Error restarting the app

Hello!

I spent the whole day working with my code, and I restarted my app a lot of times today.

However, one time, I got a estrange behavior that ended on a endless loop.

To restart the app I was killing the main process. (not trough the dashboard restart button)

This is the log:

Caught SIGTERM signal!
Sending SIGTERM to remaining processes…
Sending SIGKILL to remaining processes…
Unmounting file systems.
Unmounting /sys/kernel/debug.
Unmounting /lib/modules.
Unmounting /dev/mqueue.
All filesystems unmounted.
Rebooting.

Code: System error

Message: stat /tmp/resin-supervisor/139312: no such file or directory

Frames:

0: setupRootfs
Package: github.com/opencontainers/runc/libcontainer
File: rootfs_linux.go@40

1: Init
Package: github.com/opencontainers/runc/libcontainer.(*linuxStandardInit)
File: standard_init_linux.go@57

2: StartInitialization
Package: github.com/opencontainers/runc/libcontainer.(*LinuxFactory)
File: factory_linux.go@240

3: initializer
Package: github.com/docker/docker/daemon/execdriver/native
File: init.go@35

I restarted trough the dashboard and it worked good, I did not experience the issue again.

OS: Resin OS 2.0.0+rev3 (dev)

Just thought that will share this in case it is a bug and you can solve it.

Thanks!

Hi @diegosucaria, how exactly have you killed the main process? Web terminal and kill a PID? Or some other way? Just so we can try to troubleshoot what’s going on (and you are using a dev image, so there could be a lot that you could have done) :dolphin:

@imrehg at the end of the start.sh file I do start the xserver in foreground, the next line is a reboot .

So when I kill the xserver pkill xinit the next line does the reboot.

Well, that sounds to me not killing the main process, but actually calling the container to finish with reboot.

BTW, I think you do not need reboot - when your script finishes, that should trigger a restart by default…

The problem re appeared, I had a device online for a week and today I found the screen off, the app container is not running and it didn’t start again.

If you want to take a look to the logs I will send you the device url. I left it as is.

Please send us the URL. The supervisor stops restarting if there are too many restarts.

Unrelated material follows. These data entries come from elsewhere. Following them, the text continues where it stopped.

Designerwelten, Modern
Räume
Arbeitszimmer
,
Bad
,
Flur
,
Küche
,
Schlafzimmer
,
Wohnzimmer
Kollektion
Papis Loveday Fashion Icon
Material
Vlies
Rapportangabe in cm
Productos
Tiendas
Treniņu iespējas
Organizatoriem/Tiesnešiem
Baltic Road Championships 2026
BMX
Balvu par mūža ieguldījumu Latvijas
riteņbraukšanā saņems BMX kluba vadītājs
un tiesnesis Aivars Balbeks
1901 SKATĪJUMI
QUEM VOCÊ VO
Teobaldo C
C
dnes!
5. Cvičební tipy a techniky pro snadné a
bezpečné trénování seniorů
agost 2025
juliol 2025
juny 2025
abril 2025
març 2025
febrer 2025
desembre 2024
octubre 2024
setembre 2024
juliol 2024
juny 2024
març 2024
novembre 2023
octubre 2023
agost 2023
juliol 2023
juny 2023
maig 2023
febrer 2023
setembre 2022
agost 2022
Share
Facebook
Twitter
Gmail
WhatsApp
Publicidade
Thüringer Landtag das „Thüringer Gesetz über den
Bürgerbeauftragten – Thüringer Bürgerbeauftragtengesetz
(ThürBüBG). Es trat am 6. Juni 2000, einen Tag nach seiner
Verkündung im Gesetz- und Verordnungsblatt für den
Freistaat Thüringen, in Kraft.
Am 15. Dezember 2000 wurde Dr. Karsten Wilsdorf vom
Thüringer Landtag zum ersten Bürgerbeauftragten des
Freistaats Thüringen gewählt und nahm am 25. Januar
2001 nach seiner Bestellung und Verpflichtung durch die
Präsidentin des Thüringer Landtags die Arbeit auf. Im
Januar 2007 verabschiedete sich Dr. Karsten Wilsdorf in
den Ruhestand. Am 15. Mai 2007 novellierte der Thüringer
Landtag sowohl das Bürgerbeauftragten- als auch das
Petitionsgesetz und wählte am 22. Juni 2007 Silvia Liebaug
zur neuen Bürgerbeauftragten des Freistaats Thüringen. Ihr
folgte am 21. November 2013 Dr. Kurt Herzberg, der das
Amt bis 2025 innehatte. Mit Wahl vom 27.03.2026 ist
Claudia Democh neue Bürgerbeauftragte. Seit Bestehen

here is the url https://dashboard.resin.io/apps/390300/devices/555453/summary

Hi @lifeeth, were you able to take a look into it?

Hi Diego,
I’ve just taken a look at that device and restarted the device, not just the container. Things seem to have come back up okay. I notice in the logs that your container code exits occasionally, most recent example being 19.05.17 03:13:42 (+0000)

I think you miss to paste part of the code…

Thanks for taking a look.

Anyways, yes, I knew a reboot will fix the issue, it happened before, (when I wrote the first post) but it seems a bug in the supervisor perhaps?

The fact is, a container restart from inside my app made the supervisor hang. it doesn’t happen always, and I have not experienced it on 1.x OS.

this time was particularly dangerous, because it could have been a production device (this is a dev one sitting on my desk) working good for days, and suddenly, hanged up without warning.

Hey, are you still using pkill to restart the container? Does the supervisor hang also happen when you use the API (either though the dashboard restart button, or the supervisor directly (supervisor restart call)? Just trying to get to the bottom of why it might hang, and the more info you can give on what are you doing exactly, the more likely it is that we can replicate it. Thanks!

For some reason my main app stopped responding and the watchdog on the start.sh script triggers a reboot

The first time I got the error it was a pkill xinit I manually entered on the terminal, which indeed does trigger the same reboot on start.sh.

I haven’t experienced the issue by rebooting from an API call.

Happened again. So far this problem seems to affect the device with the -dev variant of resin OS.